--- START Page text ---
Roentgenium pronunciation (help·info) (pronounced /rɛntˈgɛniəm/, /rʌntˈdʒɛniəm/)¹ is a chemical element in the periodic table that has the symbol Rg and atomic number 111.

It is a synthetic element whose most stable known isotope has a mass of 283 and an estimated half-life of ten minutes.

Contents 1 Official discovery 2 Proposed name 3 Electronic structure 3.1 Non-relativistic 3.2 Relativistic 4 Extrapolated chemical properties of eka-gold 4.1 Oxidation states 4.2 Chemistry 5 History of synthesis of isotopes by cold fusion 5.1 209Bi(64Ni,xn)273−xRg (x=1) 5.2 208Pb(65Cu,xn)273−xRg (x=1) 6 History of synthesis of isotopes as decay products 7 Chronology of isotope discovery 8 Chemical yields of isotopes 8.1 Cold fusion 9 Isotopes 10 Isomerism in roentgenium nuclides 10.1 274Rg 10.2 272Rg 11 Future experiments 12 References 13 See also 14 External links

Official discovery

Element 111 was officially discovered by Peter Armbruster, Gottfried Münzenberg, and their team working at the Gesellschaft für Schwerionenforschung (GSI) in Darmstadt, Germany on December 8, 1994.² Only three atoms of it were observed (all ²⁷²Rg), by the cold fusion between ⁶⁴Ni ions and a ²⁰⁹Bi target in a linear accelerator:

20983Bi + 6428Ni → 272111Rg + 10n

In 2001, the IUPAC/IUPAP Joint Working Party (JWP) concluded that there was insufficient evidence for the discovery at that moment in time.³ The GSI team repeated their experiment in 2000 and detected a further 3 atoms.⁴⁵ In their 2003 report, the JWP decided that the GSI team should be acknowledged as the discoverers.⁶

Proposed name

The name roentgenium (Rg) was proposed by the GSI team⁷ and was accepted as a permanent name on November 1, 2004 in honor of the German physicist Wilhelm Conrad Röntgen.⁸ Previously the element was known under the temporary IUPAC systematic element name unununium (pronounced /ˌjuːnənˈjuːniəm/ or /ˌʌnəˈnʌniəm/),⁹ Uuu. Some research has referred to it as eka-gold.
--- END Page text ---
Given request 1 ->
Please copy the roentgenium text word for word, from "Roentgenium pronunciation (help·info) (pronounced" through "atomic number 111.", inclusive.
--- START Exercise inputs ---
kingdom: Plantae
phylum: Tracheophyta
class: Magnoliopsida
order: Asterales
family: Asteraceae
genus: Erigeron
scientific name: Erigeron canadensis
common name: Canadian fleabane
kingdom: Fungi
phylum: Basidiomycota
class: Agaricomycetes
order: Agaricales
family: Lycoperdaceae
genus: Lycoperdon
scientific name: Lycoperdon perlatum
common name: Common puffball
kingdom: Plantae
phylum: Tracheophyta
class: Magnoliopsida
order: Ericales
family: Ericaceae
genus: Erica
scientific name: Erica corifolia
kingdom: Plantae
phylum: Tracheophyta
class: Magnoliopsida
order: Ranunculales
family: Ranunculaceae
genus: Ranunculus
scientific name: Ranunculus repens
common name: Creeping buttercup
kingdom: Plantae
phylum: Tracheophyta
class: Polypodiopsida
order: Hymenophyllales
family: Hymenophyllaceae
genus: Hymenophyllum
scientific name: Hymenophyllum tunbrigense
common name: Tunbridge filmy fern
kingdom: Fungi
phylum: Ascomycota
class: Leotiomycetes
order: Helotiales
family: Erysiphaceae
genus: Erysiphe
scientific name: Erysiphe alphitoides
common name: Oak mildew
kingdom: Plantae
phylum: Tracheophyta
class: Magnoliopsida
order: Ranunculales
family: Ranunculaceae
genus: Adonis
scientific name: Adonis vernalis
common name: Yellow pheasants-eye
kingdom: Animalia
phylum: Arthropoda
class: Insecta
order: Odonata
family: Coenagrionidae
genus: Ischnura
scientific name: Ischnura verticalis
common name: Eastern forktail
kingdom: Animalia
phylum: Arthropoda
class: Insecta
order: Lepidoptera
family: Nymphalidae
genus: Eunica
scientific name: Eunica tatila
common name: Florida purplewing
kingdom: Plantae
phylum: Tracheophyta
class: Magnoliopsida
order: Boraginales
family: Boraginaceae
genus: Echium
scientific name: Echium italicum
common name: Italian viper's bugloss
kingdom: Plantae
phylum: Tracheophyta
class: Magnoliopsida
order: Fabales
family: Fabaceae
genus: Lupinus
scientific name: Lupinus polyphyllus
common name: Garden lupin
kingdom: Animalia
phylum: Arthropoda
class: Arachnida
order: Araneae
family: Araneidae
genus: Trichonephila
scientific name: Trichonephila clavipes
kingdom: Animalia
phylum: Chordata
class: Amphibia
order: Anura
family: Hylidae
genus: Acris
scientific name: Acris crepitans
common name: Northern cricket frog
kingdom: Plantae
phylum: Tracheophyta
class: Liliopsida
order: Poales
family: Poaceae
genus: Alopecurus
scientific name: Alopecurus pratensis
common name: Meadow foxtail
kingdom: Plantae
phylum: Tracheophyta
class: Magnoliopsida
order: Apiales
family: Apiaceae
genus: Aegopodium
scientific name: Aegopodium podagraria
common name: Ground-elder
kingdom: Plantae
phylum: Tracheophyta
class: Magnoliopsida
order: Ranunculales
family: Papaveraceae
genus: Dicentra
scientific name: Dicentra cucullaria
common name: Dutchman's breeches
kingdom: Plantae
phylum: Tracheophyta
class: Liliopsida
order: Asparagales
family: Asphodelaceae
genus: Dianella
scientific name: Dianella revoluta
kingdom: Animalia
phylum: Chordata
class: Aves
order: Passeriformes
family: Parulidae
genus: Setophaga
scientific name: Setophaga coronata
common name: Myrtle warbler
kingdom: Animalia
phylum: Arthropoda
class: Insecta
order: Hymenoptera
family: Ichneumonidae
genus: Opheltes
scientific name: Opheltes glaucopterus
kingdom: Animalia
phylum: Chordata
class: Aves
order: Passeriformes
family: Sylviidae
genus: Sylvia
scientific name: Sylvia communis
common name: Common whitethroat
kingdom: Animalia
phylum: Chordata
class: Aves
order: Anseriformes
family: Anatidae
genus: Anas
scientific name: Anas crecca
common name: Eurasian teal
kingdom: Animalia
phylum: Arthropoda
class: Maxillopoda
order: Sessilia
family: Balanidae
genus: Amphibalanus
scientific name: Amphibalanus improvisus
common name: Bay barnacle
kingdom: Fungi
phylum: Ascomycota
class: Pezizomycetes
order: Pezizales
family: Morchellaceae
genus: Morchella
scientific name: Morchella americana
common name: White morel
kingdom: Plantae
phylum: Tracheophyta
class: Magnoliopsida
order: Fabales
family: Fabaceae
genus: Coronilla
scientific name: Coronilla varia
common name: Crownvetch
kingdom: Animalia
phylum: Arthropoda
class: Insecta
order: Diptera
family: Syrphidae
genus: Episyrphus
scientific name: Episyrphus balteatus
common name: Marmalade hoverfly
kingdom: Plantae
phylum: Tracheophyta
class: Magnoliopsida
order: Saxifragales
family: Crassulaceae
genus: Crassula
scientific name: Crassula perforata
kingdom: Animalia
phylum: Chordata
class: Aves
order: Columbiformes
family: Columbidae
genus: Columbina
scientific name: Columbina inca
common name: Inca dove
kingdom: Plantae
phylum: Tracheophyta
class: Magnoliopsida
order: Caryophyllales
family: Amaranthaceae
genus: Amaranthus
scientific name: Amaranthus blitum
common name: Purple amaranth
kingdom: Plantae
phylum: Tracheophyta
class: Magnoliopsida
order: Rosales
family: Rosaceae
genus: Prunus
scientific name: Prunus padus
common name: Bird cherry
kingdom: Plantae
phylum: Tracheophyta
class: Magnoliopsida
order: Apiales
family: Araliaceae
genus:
--- END Exercise inputs ---
Given request 2 ->
Repeat the lines of the records between the line containing "order: Columbiformes" and the line containing "scientific name: Amaranthus blitum", inclusive, keeping each one unchanged.

Reply 1 ->
Roentgenium pronunciation (help·info) (pronounced /rɛntˈgɛniəm/, /rʌntˈdʒɛniəm/)¹ is a chemical element in the periodic table that has the symbol Rg and atomic number 111.

Reply 2 ->
order: Columbiformes
family: Columbidae
genus: Columbina
scientific name: Columbina inca
common name: Inca dove
kingdom: Plantae
phylum: Tracheophyta
class: Magnoliopsida
order: Caryophyllales
family: Amaranthaceae
genus: Amaranthus
scientific name: Amaranthus blitum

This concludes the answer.